To prevent injuries, boulderers position crash pads near the boulder to provide a softer landing, as well as one or more spotters (people watching out for the climber to fall in convenient position) to help redirect the climber towards the pads. Upon landing, boulderers employ falling techniques similar to those used in gymnastics: spreading the impact across the entire body to avoid bone fractures, and positioning limbs to allow joints to move freely throughout the impact.

Technique 
Although every type of rock climbing requires a high level of strength and technique, bouldering is the most dynamic form of the sport, requiring the highest level of power and placing considerable strain on the body. Training routines that strengthen fingers and forearms are useful in preventing injuries such as tendonitis and ruptured ligaments.

However, as with other forms of climbing, bouldering technique begins with proper footwork. Leg muscles are significantly stronger than arm muscles; thus, proficient boulderers use their arms to maintain balance and body positioning as much as possible, relying on their legs to push them up the rock. Boulderers also keep their arms straight with their shoulders engaged whenever feasible, allowing their bones to support their body weight rather than their muscles.

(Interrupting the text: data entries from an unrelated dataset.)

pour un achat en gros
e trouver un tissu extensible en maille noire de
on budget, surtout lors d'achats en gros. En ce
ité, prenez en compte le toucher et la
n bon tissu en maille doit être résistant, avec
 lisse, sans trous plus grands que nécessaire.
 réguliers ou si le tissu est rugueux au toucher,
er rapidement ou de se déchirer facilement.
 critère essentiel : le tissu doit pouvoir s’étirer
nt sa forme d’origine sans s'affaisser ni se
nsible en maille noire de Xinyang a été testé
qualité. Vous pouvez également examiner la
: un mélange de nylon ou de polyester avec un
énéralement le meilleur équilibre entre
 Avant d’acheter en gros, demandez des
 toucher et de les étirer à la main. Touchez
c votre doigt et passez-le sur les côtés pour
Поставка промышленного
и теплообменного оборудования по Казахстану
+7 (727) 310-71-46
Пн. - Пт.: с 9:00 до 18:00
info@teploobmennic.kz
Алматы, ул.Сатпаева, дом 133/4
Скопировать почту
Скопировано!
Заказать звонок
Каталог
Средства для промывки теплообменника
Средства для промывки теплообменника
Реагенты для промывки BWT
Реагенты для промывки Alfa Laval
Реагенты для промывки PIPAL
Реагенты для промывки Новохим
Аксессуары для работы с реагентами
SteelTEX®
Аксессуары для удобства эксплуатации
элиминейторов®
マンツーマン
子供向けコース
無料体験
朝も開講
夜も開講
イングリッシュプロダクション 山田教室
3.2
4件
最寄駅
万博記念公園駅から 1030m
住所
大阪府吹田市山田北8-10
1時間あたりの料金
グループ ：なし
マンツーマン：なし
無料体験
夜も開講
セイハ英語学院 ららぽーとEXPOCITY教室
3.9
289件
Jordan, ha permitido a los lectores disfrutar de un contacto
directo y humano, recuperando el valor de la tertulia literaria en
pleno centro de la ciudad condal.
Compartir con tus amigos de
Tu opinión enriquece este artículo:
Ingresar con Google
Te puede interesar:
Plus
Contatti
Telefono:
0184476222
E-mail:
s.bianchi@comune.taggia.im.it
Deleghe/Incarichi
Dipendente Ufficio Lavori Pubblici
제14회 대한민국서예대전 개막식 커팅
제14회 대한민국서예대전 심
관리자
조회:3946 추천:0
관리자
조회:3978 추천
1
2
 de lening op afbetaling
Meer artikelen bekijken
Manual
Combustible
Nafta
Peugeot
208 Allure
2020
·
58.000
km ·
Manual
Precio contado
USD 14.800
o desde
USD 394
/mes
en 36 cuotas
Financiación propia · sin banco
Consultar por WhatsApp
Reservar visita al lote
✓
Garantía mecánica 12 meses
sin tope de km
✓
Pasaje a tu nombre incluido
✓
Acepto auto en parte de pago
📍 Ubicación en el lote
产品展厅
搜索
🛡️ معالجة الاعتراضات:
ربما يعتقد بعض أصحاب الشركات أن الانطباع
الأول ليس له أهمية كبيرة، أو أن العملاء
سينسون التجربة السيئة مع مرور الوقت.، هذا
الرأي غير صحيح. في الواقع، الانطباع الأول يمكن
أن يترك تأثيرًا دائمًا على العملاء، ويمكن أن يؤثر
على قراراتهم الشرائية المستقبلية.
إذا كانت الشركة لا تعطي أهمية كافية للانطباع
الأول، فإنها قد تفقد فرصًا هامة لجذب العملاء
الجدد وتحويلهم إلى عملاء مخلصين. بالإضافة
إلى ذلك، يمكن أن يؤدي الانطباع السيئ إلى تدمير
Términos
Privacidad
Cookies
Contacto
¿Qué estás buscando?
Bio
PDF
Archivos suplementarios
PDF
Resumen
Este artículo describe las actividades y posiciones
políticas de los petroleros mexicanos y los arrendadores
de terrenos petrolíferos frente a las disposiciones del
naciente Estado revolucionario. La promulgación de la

Bouldering movements are described as either "static" or "dynamic". Static movements are those that are performed slowly, with the climber's position controlled by maintaining contact on the boulder with the other three limbs. Dynamic movements use the climber's momentum to reach holds that would be difficult or impossible to secure statically, with an increased risk of falling if the movement is not performed accurately.

Environmental impact 
Bouldering can damage vegetation that grows on rocks, such as moss and lichens. This can occur as a result of the climber intentionally cleaning the boulder, or unintentionally from repeated use of handholds and footholds. Vegetation on the ground surrounding the boulder can also be damaged from overuse, particularly by climbers laying down crash pads. Soil erosion can occur when boulderers trample vegetation while hiking off of established trails, or when they unearth small rocks near the boulder in an effort to make the landing zone safer in case of a fall. The repeated use of white climbing chalk can damage the rock surface of boulders and cliffs, particularly sandstone and other porous rock types, and the scrubbing of rocks to remove chalk can also degrade the rock surface. In order to prevent chalk from damaging the surface of the rock, it is important to remove it gently with a brush after a rock climbing session. Other environmental concerns include littering, improperly disposed feces, and graffiti. These issues have caused some land managers to prohibit bouldering, as was the case in Tea Garden, a popular bouldering area in Rocklands, South Africa.